## Prompt a:
Rewrite the Reliance passage below, starting at "RIL’s overall business" and ending at "next 5-7 years.", with "telecom" replaced by "telecommunications".
== Passage shown ==
RIL’s overall business set to double by 2030: Nuvama
The overall business of billionaire Mukesh Ambani-led Reliance Industries (RIL) is expected to double by 2030, led by telecom, retail, and new energy (NE) businesses, Nuvama Institutional Equities says in a report. During the company's 47th annual general meeting, Reliance Chairman and MD Mukesh Ambani said that Reliance Retail and Jio’s revenue and EBITDA is expected to double in the next 3-4 years, while NE business is set to contribute over 50% to consolidated profit in the next 5-7 years.
“Strong guidance for Digital, Retail, and huge petchem capacity adds shall drive fresh growth. Our Golden Refining era yielding +$10 per barrel Singapore complex GRM stays intact. RIL’s NE rollout shall not only add 50%-plus to PAT, but also re-rate valuations, including the O2C business given its net zero-carbon target by 2035,” the brokerage says in a report released today.
===
== Provided entries ==
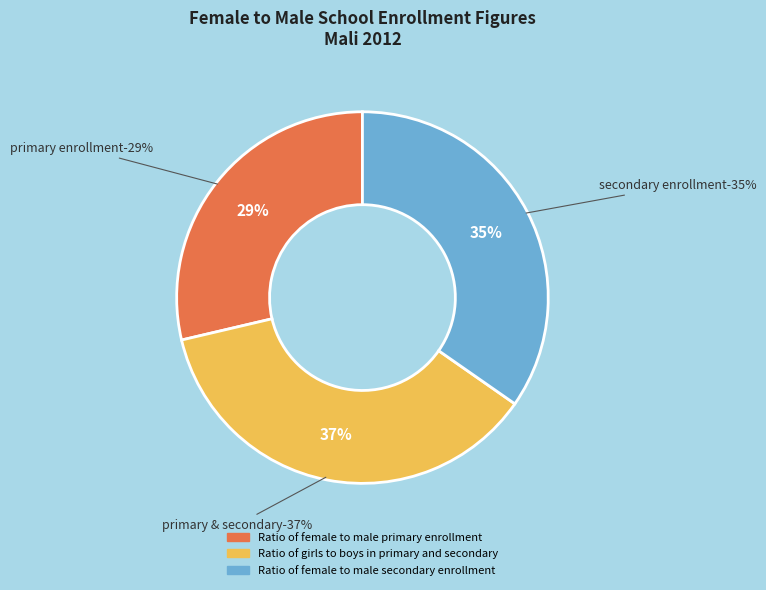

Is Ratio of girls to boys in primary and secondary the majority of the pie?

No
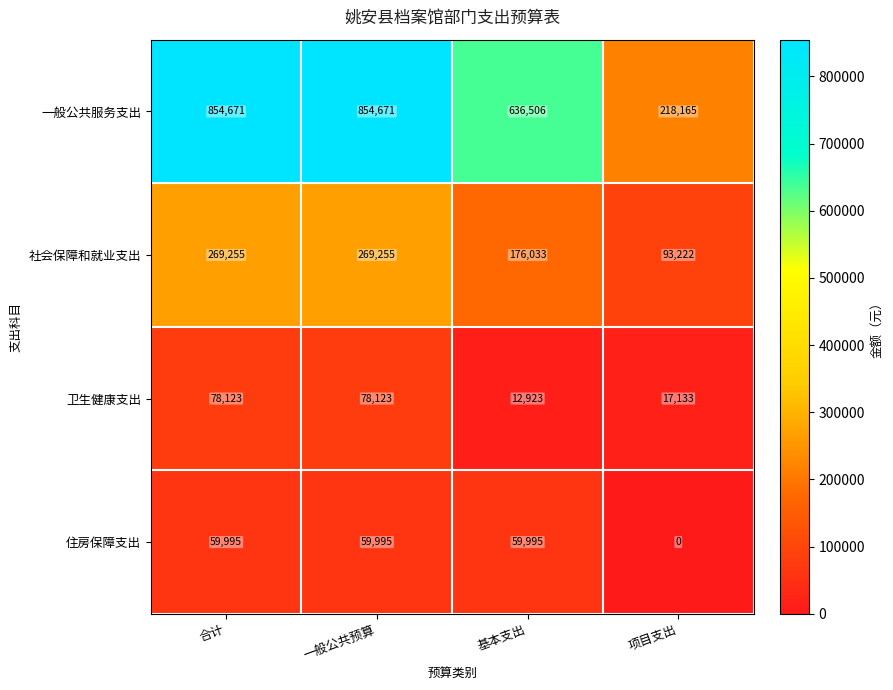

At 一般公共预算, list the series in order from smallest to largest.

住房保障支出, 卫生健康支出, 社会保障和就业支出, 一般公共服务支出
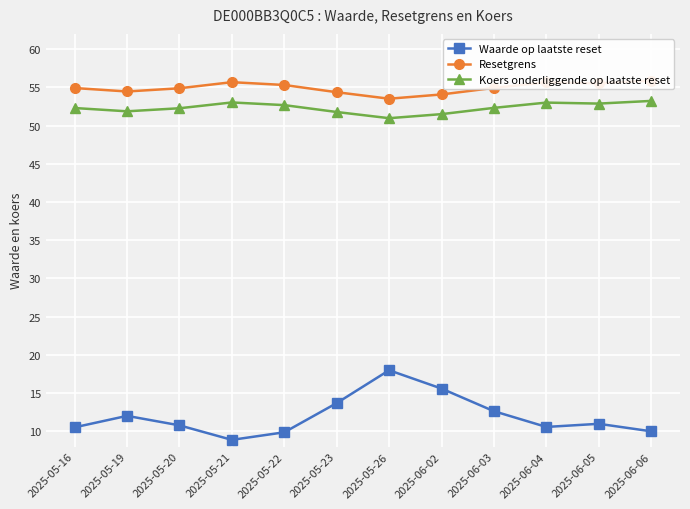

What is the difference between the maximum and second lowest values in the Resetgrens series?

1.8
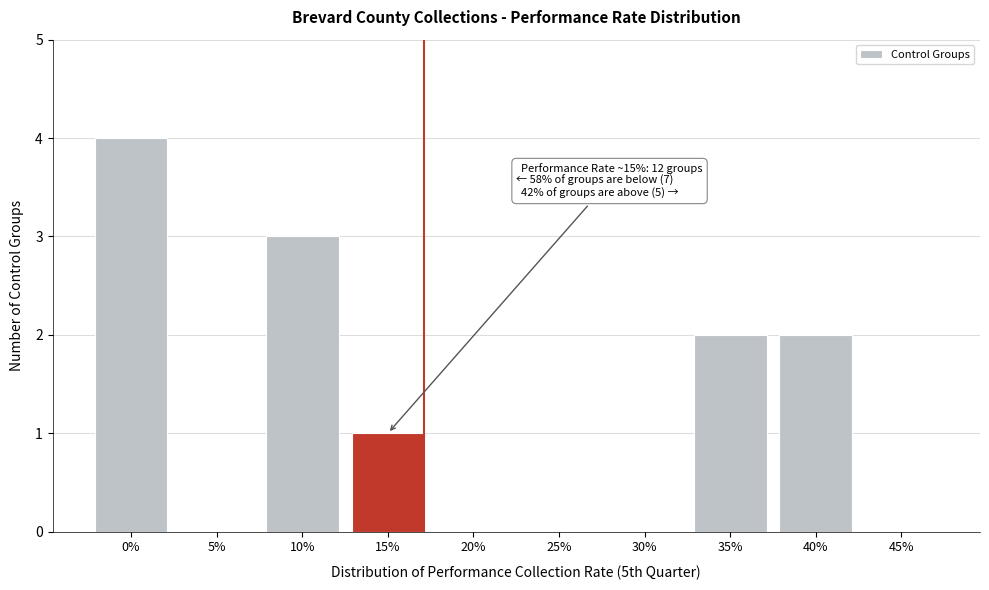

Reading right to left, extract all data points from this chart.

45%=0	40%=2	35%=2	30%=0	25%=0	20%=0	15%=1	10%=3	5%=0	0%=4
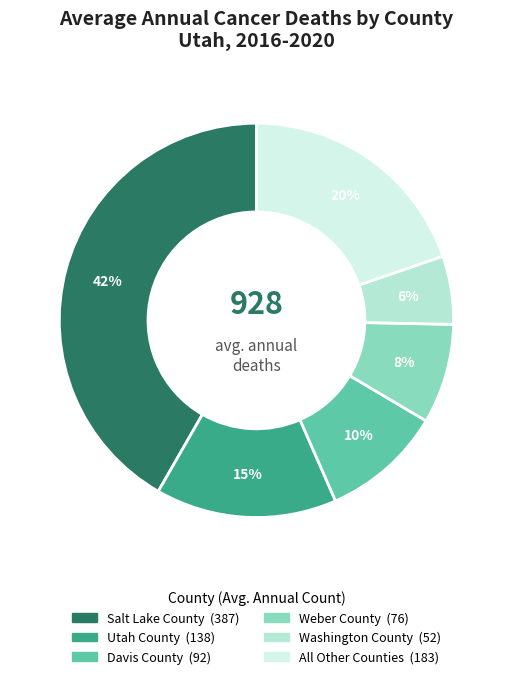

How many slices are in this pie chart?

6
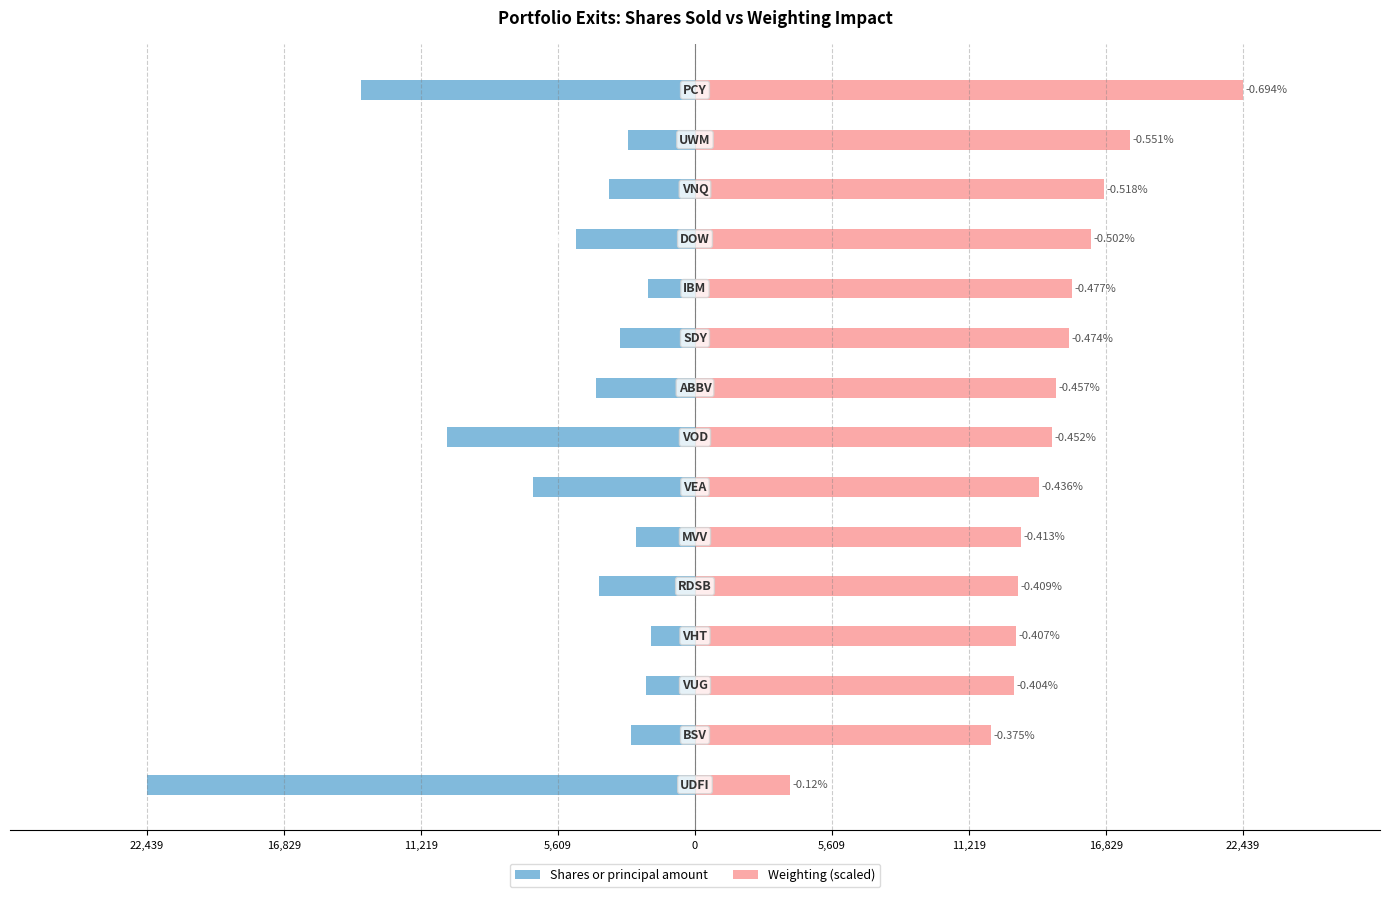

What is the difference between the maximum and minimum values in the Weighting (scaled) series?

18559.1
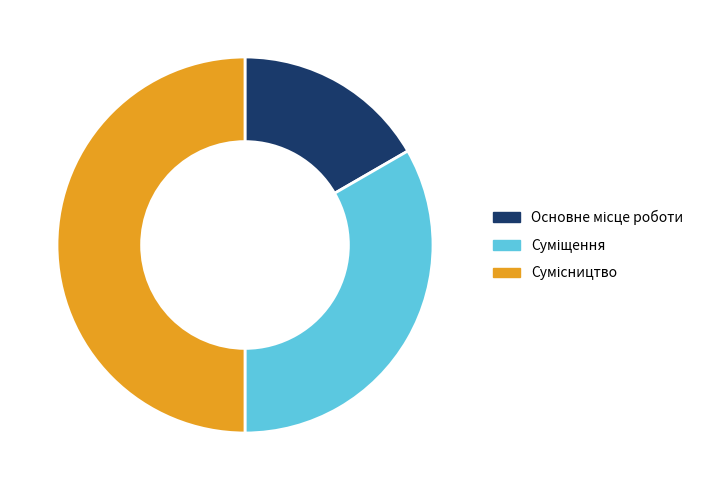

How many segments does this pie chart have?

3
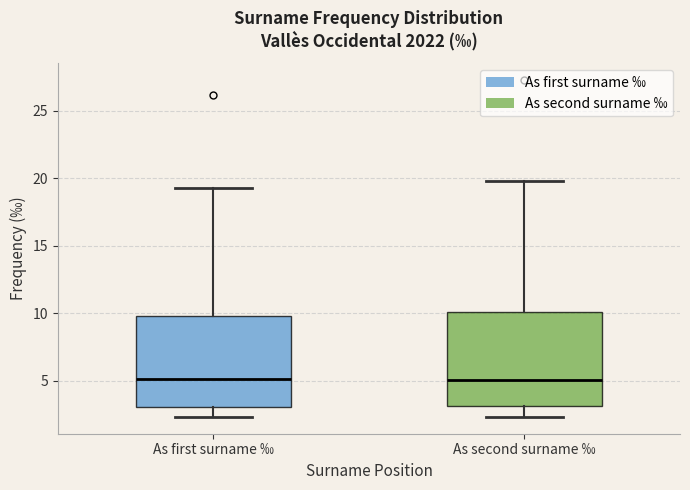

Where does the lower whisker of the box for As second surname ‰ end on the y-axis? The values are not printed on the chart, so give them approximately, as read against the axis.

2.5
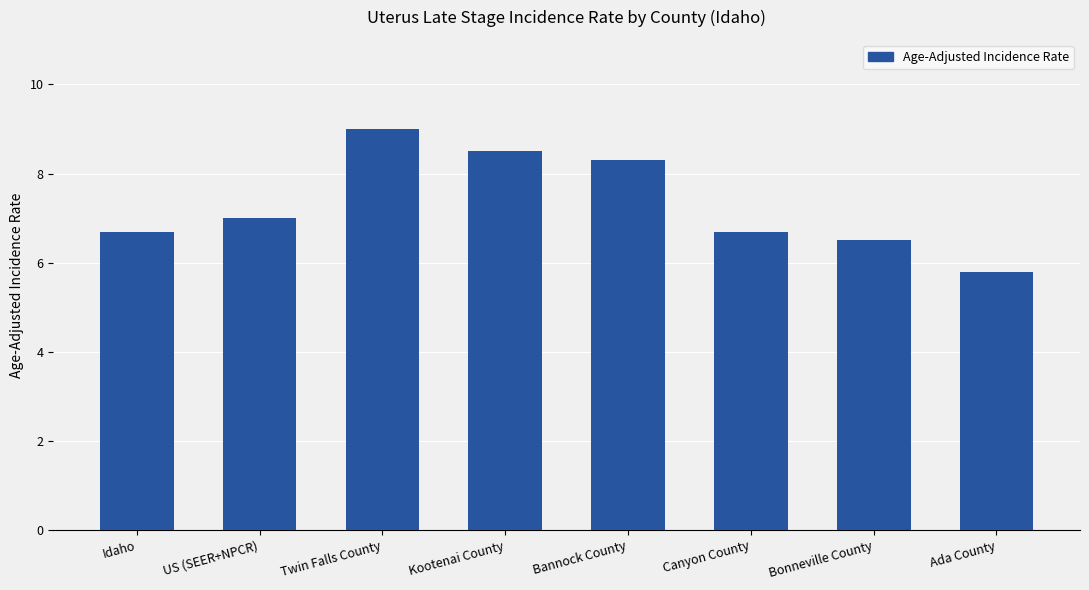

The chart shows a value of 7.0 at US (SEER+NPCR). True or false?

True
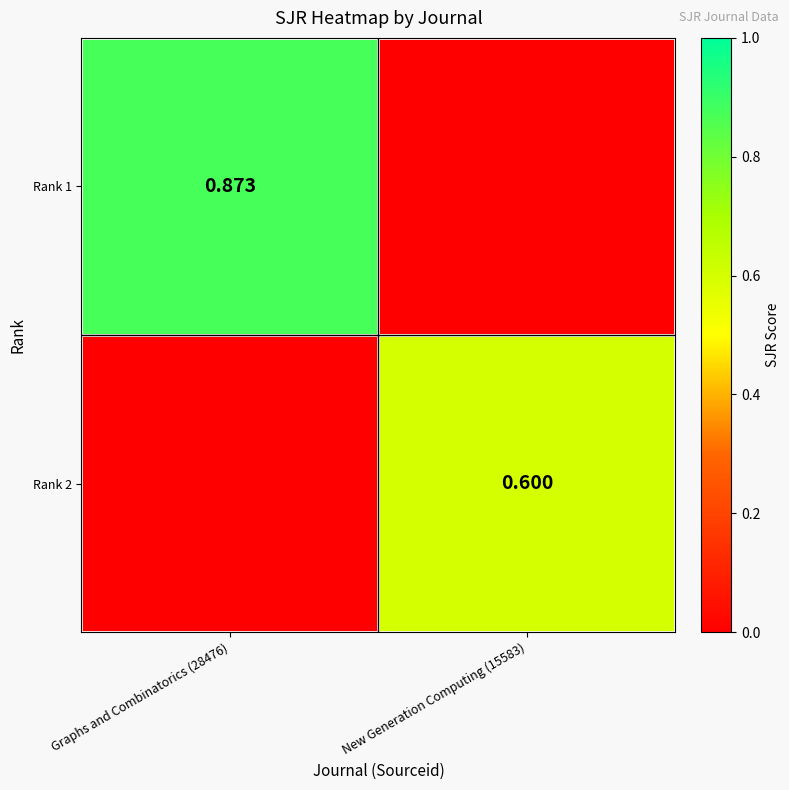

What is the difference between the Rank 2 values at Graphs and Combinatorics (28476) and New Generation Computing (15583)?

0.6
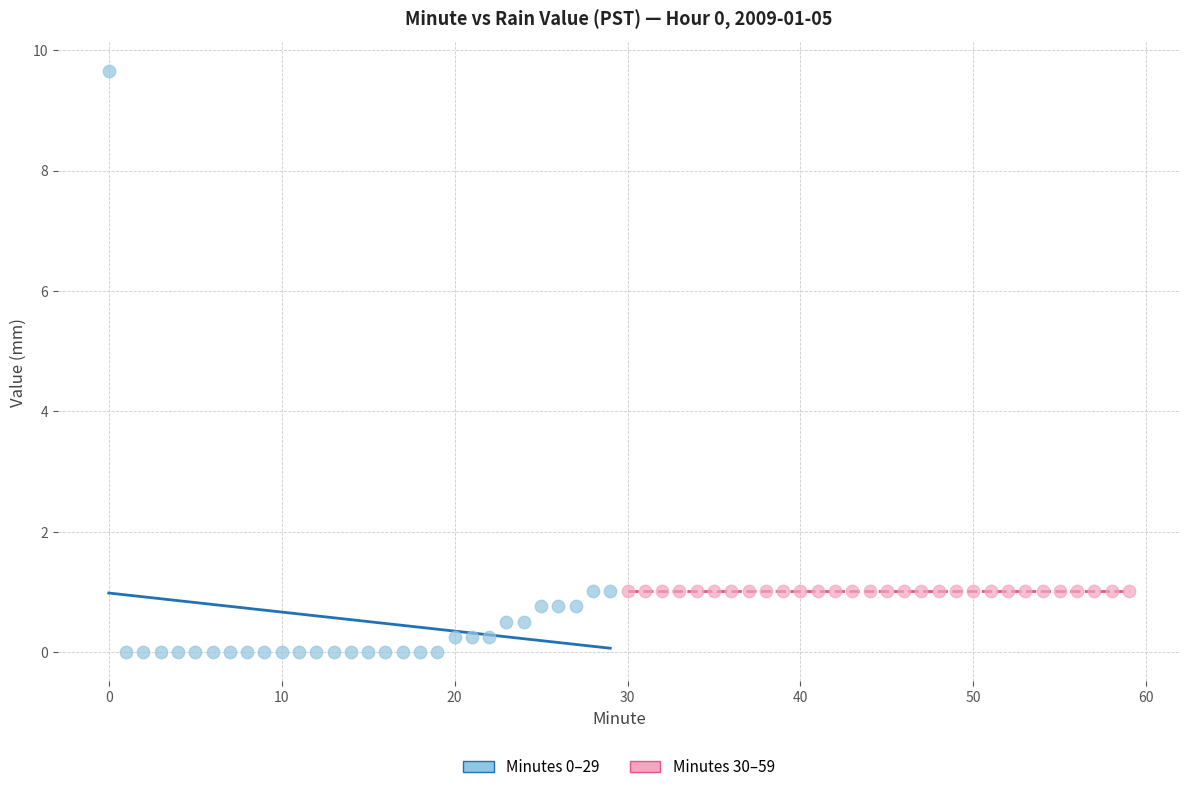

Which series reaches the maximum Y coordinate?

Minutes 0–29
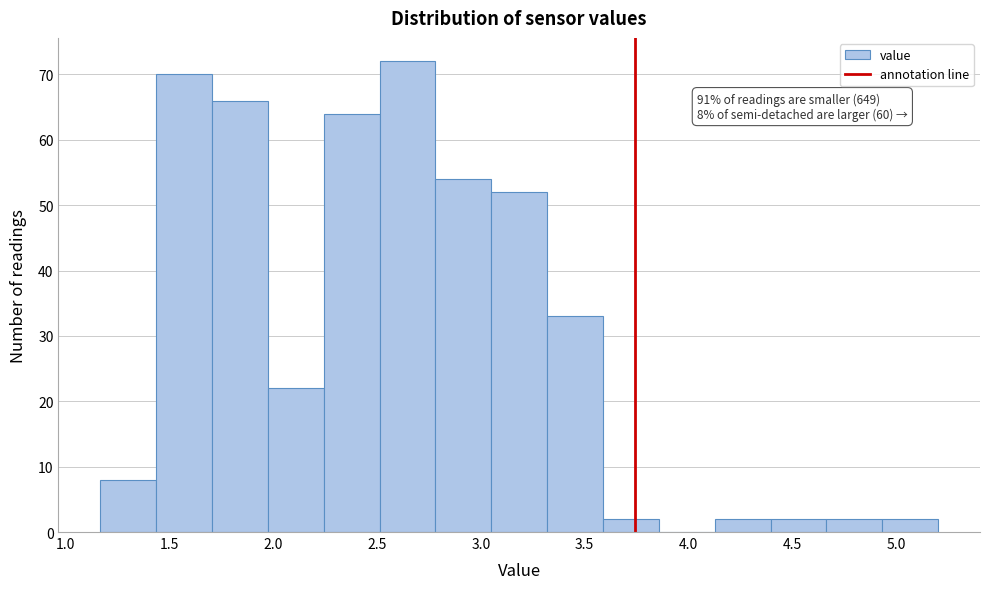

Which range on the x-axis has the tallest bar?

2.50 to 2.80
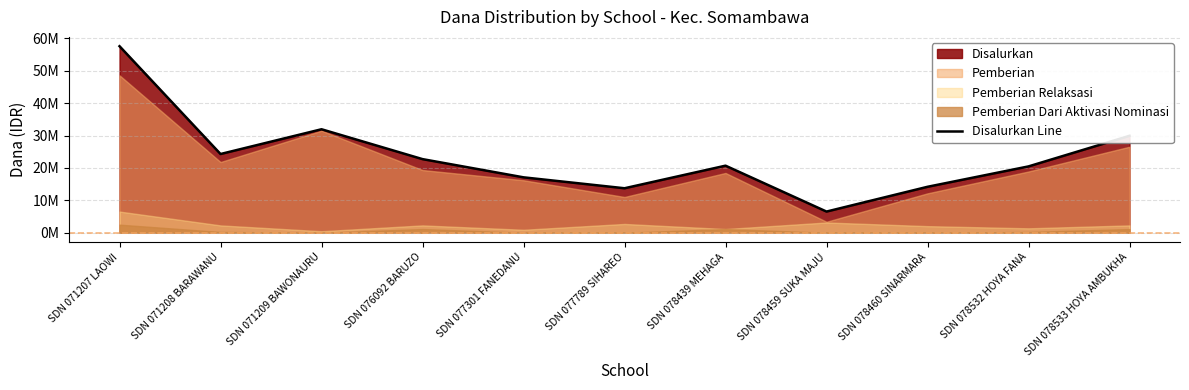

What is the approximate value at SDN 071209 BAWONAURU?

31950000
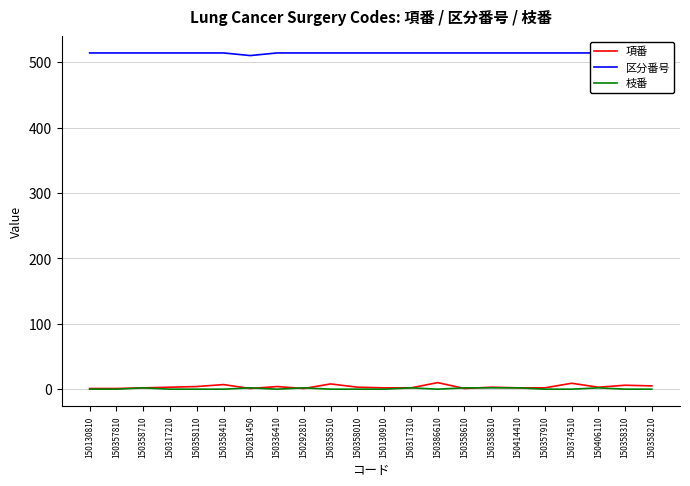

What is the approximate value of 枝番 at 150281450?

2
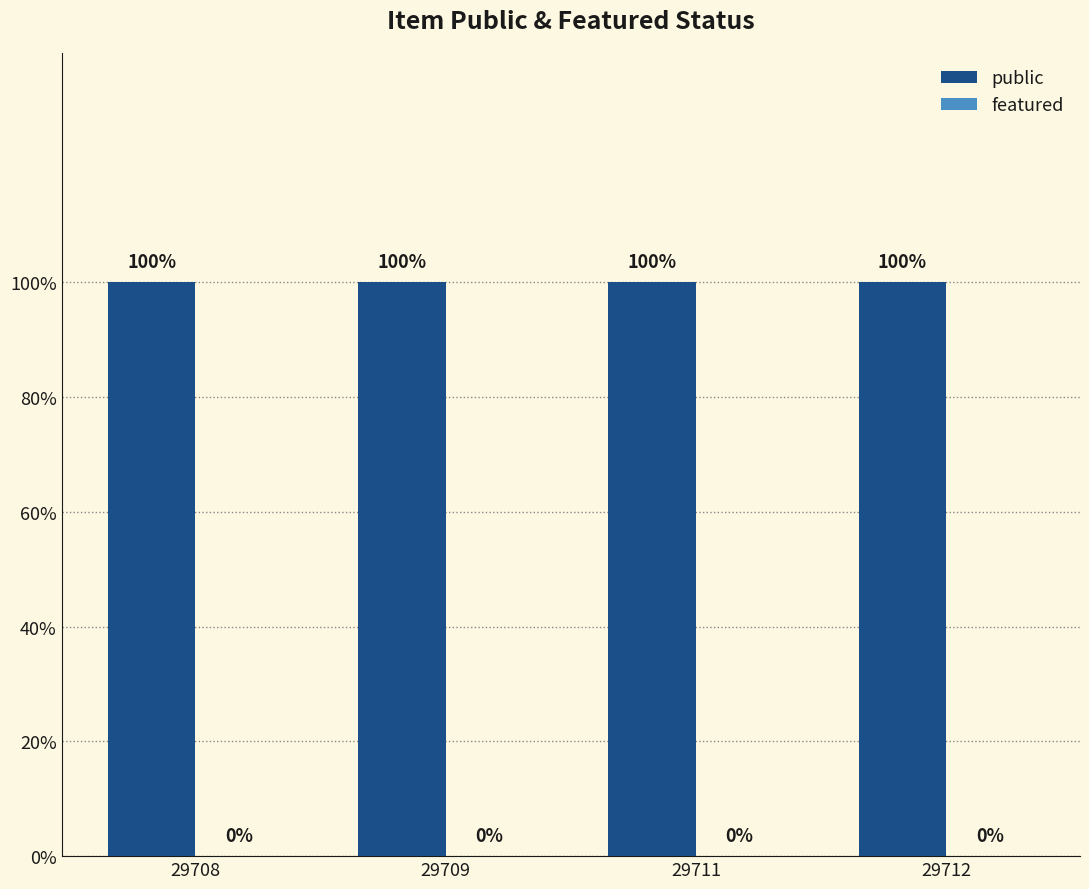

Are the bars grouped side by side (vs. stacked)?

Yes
===
## Prompt b:
Reproduce the listing above word for word, starting at its beginning and ending with the line that contains "Where does the". Leave the pictures out.

## Result a:
RIL’s overall business set to double by 2030: Nuvama
The overall business of billionaire Mukesh Ambani-led Reliance Industries (RIL) is expected to double by 2030, led by telecommunications, retail, and new energy (NE) businesses, Nuvama Institutional Equities says in a report. During the company's 47th annual general meeting, Reliance Chairman and MD Mukesh Ambani said that Reliance Retail and Jio’s revenue and EBITDA is expected to double in the next 3-4 years, while NE business is set to contribute over 50% to consolidated profit in the next 5-7 years.

## Result b:
Is Ratio of girls to boys in primary and secondary the majority of the pie?

No

At 一般公共预算, list the series in order from smallest to largest.

住房保障支出, 卫生健康支出, 社会保障和就业支出, 一般公共服务支出

What is the difference between the maximum and second lowest values in the Resetgrens series?

1.8

Reading right to left, extract all data points from this chart.

45%=0	40%=2	35%=2	30%=0	25%=0	20%=0	15%=1	10%=3	5%=0	0%=4

How many slices are in this pie chart?

6

What is the difference between the maximum and minimum values in the Weighting (scaled) series?

18559.1

How many segments does this pie chart have?

3

Where does the lower whisker of the box for As second surname ‰ end on the y-axis? The values are not printed on the chart, so give them approximately, as read against the axis.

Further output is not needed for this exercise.